Verantwortliches Waidwerk halte ich auch im Hinblick auf die Folgen von land- und forstwirtschaftlicher Nutzung für unumgänglich. Mais in Monokultur fördert die unkontrollierte Vermehrung der Wildschweine. Enorme Schäden im nachwachsenden Baumbestand entstehen durch Wildverbiss. Um die Populationen von Rotwild und Wildschweinen in Grenzen zu halten, sind Jäger nun mal nötig. Sie haben sozusagen eine wichtige Funktion bei der Relativierung anderer Umweltsünden. Um Menschen für Fragen nach dem Gleichgewicht in der Natur zu sensibilisieren – dazu bieten Hubertusmessen eine Chance. Sie machen nachdenklich und mahnen ein verantwortliches Waidwerk an. Ja, es gibt „schwarze Schafe“: wilde Jägerei, Trophäenjagd oder Wildfleischbesorgung. Auch Hubertus war ein böser Wildschütze – und fand doch die Wahrheit. Und schließlich hat auch die Gottesdienstkultur mit den Musikstücken der Hubertusmesse etwas sehr Ergreifendes. Wenn heute die meisten Jäger ihr Waidwerk verantwortlich ausüben, sollte man den Hörnerklang beim „Kyrie“ oder beim „Gloria“ wirklich nur auf „Verherr­lichung von Tötungslust“ reduzieren? Sollte man dem Heiligen Geist in Musik und Wort der Hubertusmessen nicht viel lieber eine Wirkungskraft zugestehen?
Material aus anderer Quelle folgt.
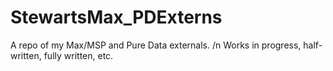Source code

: # StewartsMax_PDExterns
 A repo of my Max/MSP and Pure Data externals. /n 
 Works in progress, half-written, fully written, etc.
Pastor Hans-Joachim Jeromin lädt in Gützkow (Vorpommern) jährlich zu Hubertusmessen ein.

Kontra: Kirchlicher Segen für grausames Töten

Einen Gottesdienst zu veranstalten, der Jägern symbolisch den Segen für das sinnlose Töten wehrloser Mitgeschöpfe gibt, sendet ein völlig falsches Signal. Kirchen müssen für die Bewahrung der Schöpfung eintreten, nicht für ihre Zerstörung. 

Die Hubertusmesse verkennt zudem, dass der heilige Hubertus vom Jäger zum überzeugten Jagdgegner wurde. Mit einer Hubertusmesse wird dem Töten der kirchliche Segen gegeben. Sie bilden häufig den Auftakt zu den besonders grausamen Drückjagden, bei denen Jäger unzählige Tiere hetzen und töten.Peta – eine weltweit agierende Tierrechts­organisation – appelliert an die Kirchen­vertreter*innen, sich künftig von den Gewalt verherrlichenden Messen zu distanzieren.

Die Tierärztliche Vereinigung für Tierschutz teilt mit, das bei Drückjagden bis zu zwei Drittel der Wildtiere nicht sofort sterben. Mit zerschossenen Knochen und heraushängenden Innereien flüchten die Tiere, leiden unter den Verletzungen oft tagelang und sterben qualvoll, wenn sie bei der sogenannten Nachsuche nicht gefunden werden.

Auch Wildbiologen sehen ökologisch keine Notwendigkeit für die Jagd. Dort, wo sich die Natur selbst regulieren darf, sind hohe Artenvielfalt und gesunde, stabile Wildtierpopulationen die Resultate. 

Tiere sind nicht dazu da, dass wir an ihnen experimentieren, sie essen, sie anziehen, sie uns unterhalten oder wir sie in irgendeiner anderen Form ausbeuten.

Nadja Michler ist Fachreferentin für Widtiere bei der Tierschutzorganisation Peta.